Chalky Island has never had rats, mice, possums, or deer, and since DOC eradicated stoats with a trapping network in 1999 it has been free from introduced mammalian predators. Te Kakahu skinks are only preyed on by New Zealand falcons (Falco novaezeelandiae). The skinks are active in daytime, sunbathing for long periods, and display little fear of novel species. The single population of skinks remain vulnerable, as an arrival of stoats or an accidental fire would threaten the entire species.

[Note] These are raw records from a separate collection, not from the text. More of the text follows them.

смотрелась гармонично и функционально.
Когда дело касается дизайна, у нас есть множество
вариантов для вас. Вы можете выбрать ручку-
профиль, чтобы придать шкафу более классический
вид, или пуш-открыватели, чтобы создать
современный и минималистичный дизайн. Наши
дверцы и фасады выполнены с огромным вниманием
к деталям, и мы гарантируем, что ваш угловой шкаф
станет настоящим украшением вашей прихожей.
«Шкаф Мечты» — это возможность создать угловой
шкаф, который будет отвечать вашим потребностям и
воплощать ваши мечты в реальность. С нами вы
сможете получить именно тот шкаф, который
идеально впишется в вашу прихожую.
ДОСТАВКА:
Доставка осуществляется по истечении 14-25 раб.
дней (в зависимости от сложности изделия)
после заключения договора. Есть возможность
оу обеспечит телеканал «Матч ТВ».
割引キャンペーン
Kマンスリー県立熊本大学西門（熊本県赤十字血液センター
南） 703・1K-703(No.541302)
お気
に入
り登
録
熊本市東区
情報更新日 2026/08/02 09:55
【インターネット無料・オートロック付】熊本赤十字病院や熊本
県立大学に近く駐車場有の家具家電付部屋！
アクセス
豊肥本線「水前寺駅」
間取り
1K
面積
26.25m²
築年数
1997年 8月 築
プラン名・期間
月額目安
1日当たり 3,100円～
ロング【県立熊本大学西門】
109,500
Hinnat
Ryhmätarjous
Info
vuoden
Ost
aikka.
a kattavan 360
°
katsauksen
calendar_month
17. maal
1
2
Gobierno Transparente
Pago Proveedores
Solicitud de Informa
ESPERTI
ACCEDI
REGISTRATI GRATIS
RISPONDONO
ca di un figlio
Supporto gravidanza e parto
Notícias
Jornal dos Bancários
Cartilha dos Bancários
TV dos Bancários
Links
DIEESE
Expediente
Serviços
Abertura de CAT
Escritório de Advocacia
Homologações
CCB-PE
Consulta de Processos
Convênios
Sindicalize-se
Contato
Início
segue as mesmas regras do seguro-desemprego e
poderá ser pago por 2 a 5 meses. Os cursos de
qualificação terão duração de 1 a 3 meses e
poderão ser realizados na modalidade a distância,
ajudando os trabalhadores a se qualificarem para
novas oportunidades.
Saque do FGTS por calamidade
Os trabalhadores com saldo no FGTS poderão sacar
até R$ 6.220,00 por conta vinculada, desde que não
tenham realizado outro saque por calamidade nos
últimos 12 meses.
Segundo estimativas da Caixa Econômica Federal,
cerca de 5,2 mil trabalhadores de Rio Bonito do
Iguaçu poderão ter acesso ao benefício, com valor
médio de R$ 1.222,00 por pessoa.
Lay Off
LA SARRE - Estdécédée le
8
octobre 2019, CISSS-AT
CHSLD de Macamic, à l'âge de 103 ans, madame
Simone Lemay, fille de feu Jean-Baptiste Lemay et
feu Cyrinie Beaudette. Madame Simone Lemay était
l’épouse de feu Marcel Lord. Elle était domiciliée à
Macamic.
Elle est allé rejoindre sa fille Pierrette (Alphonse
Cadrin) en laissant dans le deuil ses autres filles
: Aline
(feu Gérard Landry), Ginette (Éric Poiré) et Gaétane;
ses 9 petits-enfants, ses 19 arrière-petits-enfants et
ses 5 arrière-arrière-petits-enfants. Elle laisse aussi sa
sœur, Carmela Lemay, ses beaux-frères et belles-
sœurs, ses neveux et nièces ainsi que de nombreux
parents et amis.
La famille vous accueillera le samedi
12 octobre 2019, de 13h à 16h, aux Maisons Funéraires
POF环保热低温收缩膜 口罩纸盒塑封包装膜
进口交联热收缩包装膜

== Conservation efforts ==
In February 2013 DOC staff counted and studied a total of 160 skinks from the Chalky Island site, ageing, sexing, and measuring each individual. A follow-up survey in February–March 2016 confirmed that a relatively abundant population existed to support a harvest of skinks for translocation. A release site was chosen on nearby predator-free Anchor Island, and 99 skinks were transferred in February 2018. Every skink was photographed and its unique scale patterns noted. Anchor Island is home to several endangered birds, such as kākāpō, little spotted kiwi, and mohua, but has no other skink species.